I have two tables - users(id, name) and user_comments(user_id, comment_content). The problem is to get limited amount(actually 10) of users (actually names), ordered by the comments count. The user_comments table can contain some user_ids(invalid ids) that the users table doesn't contain, these rows must be ignored.
At first I wrote this simple join query:
SELECT users.name, COUNT(*) AS comment_count
FROM user_comments
JOIN users ON users.id = user_comments.user_id
GROUP BY id
ORDER BY comment_count DESC
LIMIT 0, 10
This query works fine - 0.2 seconds for 18.000 users and 21.000 comments.

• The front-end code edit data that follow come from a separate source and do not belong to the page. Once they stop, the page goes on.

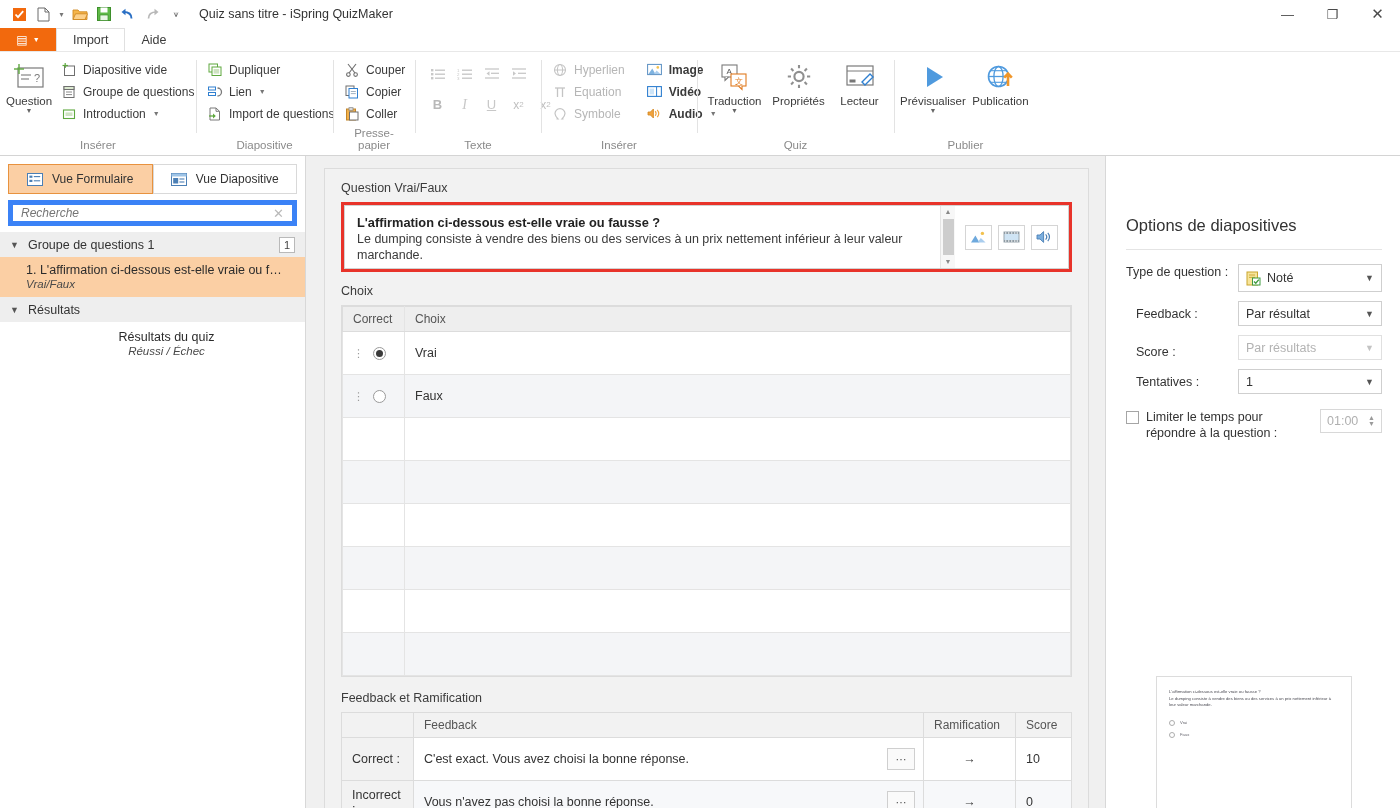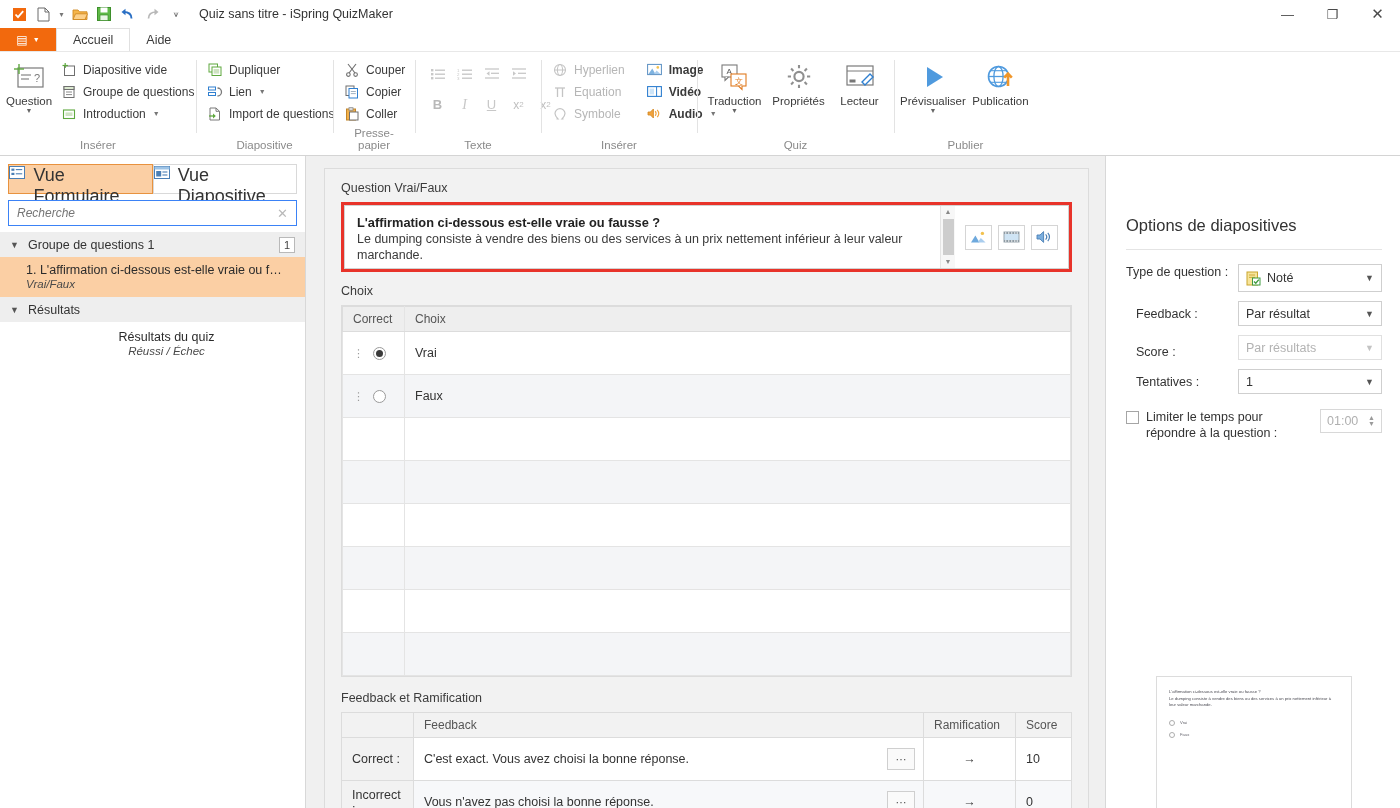"Accueil" span { text: Accueil -> Import }
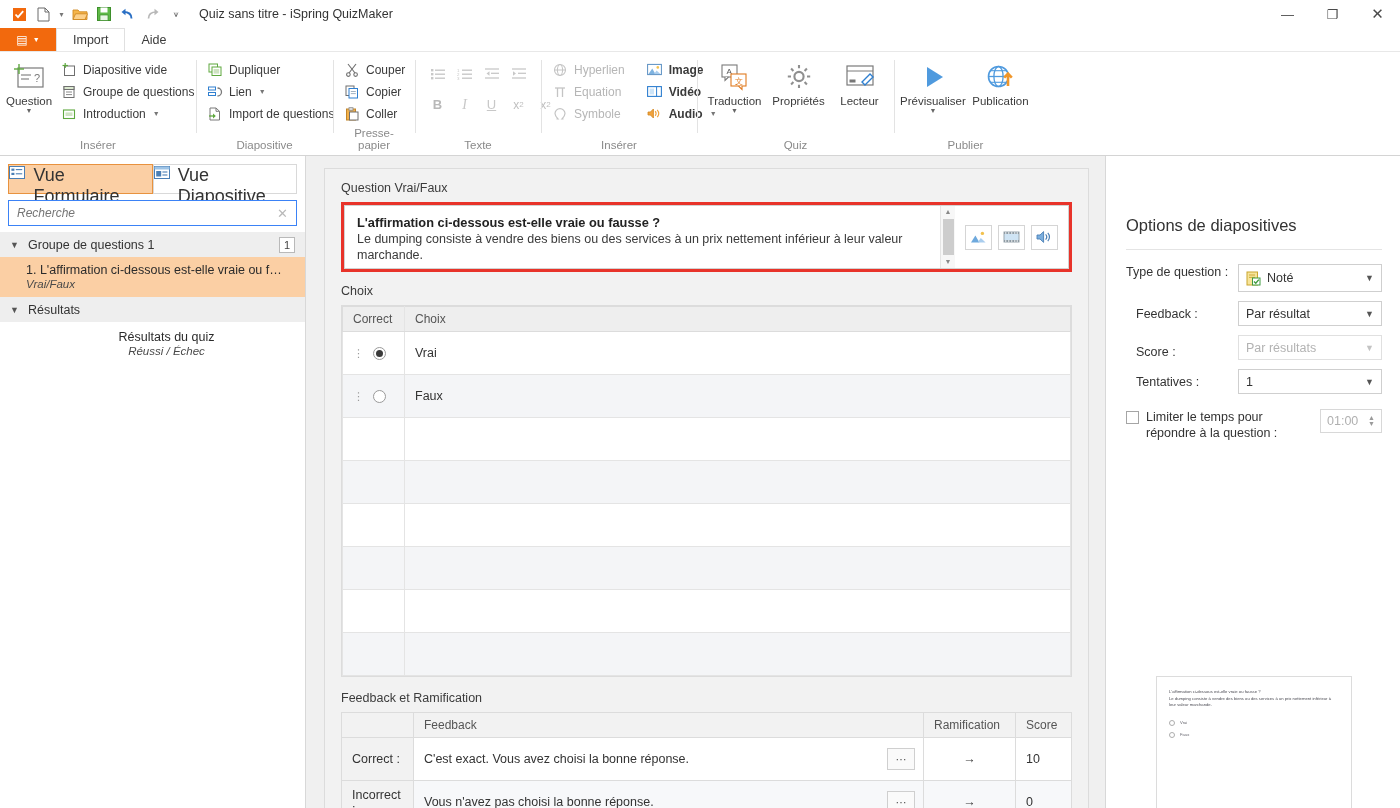"Vue Formulaire" .viewtab { align-items: none -> center; font-size: 18px -> 12px }
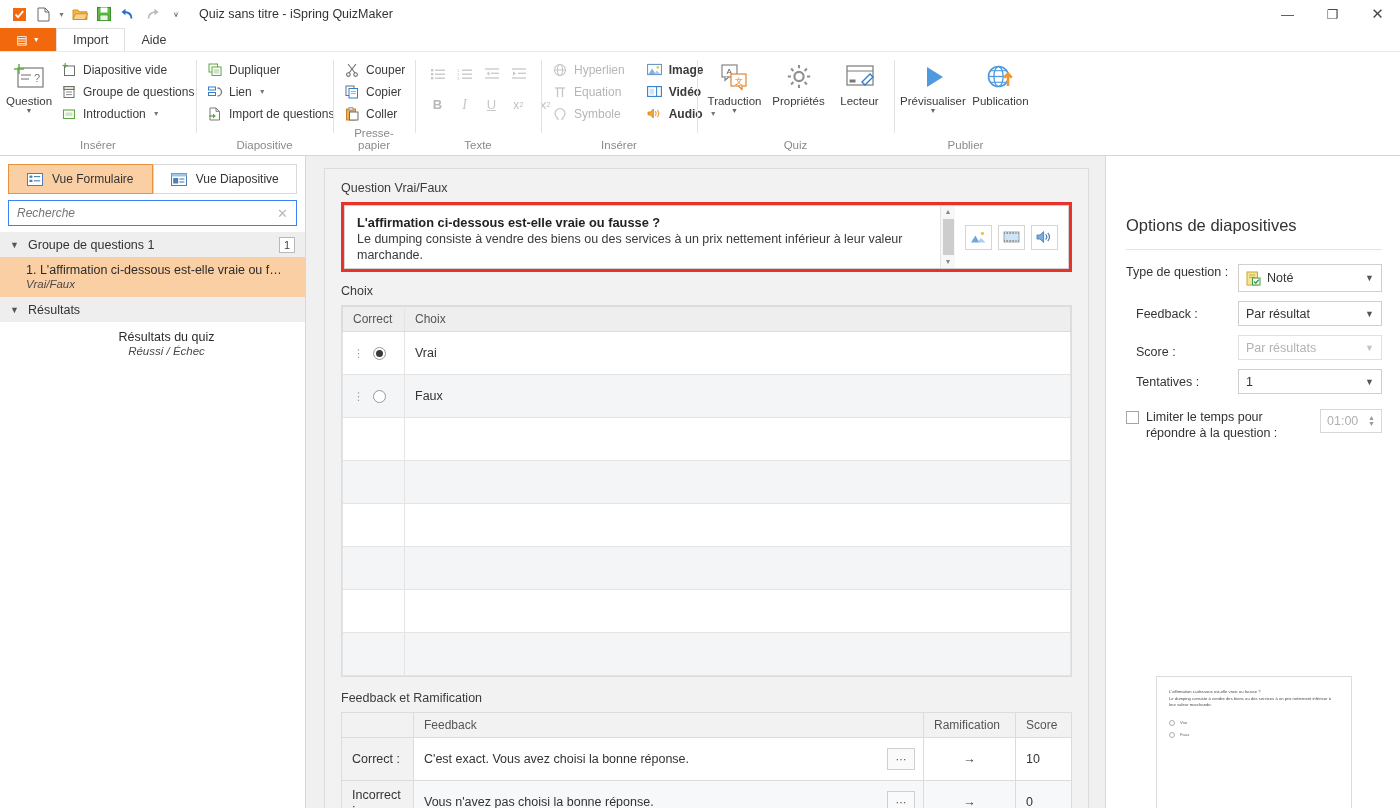"Recherche" .searchbox { border: 1px solid #3b82f6 -> 5px solid #3b82f6 }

Then I decided to optimize the query (not the structure, I can't change/add indexes), and I wrote this query:
SELECT users.name, top_active_users.comment_count
FROM ( SELECT user_id, COUNT(user_id) AS comment_count
FROM user_comments
GROUP BY user_id
ORDER BY comment_count DESC ) AS top_active_users
JOIN users ON users.id = top_active_users.user_id
LIMIT 0, 10
This one works faster(about 5 times) - 0.04 seconds for 18.000 users and 21.000 comments. I think the second one works faster because it doesn't join every row from top_active_users subquery with users table's rows. Because of LIMIT 0, 10 it joins only 10 rows from the subquery result that have valid user_ids. The first query have to join all the rows, then order by and then take only 10 rows.
Now the question, do I think right, and if so, how can I debug the queries to see the advantage of the second query.
The mysql profiler(EXPLAIN, DESCRIBE) doesn't work with LIMIT I guess.
Thank you.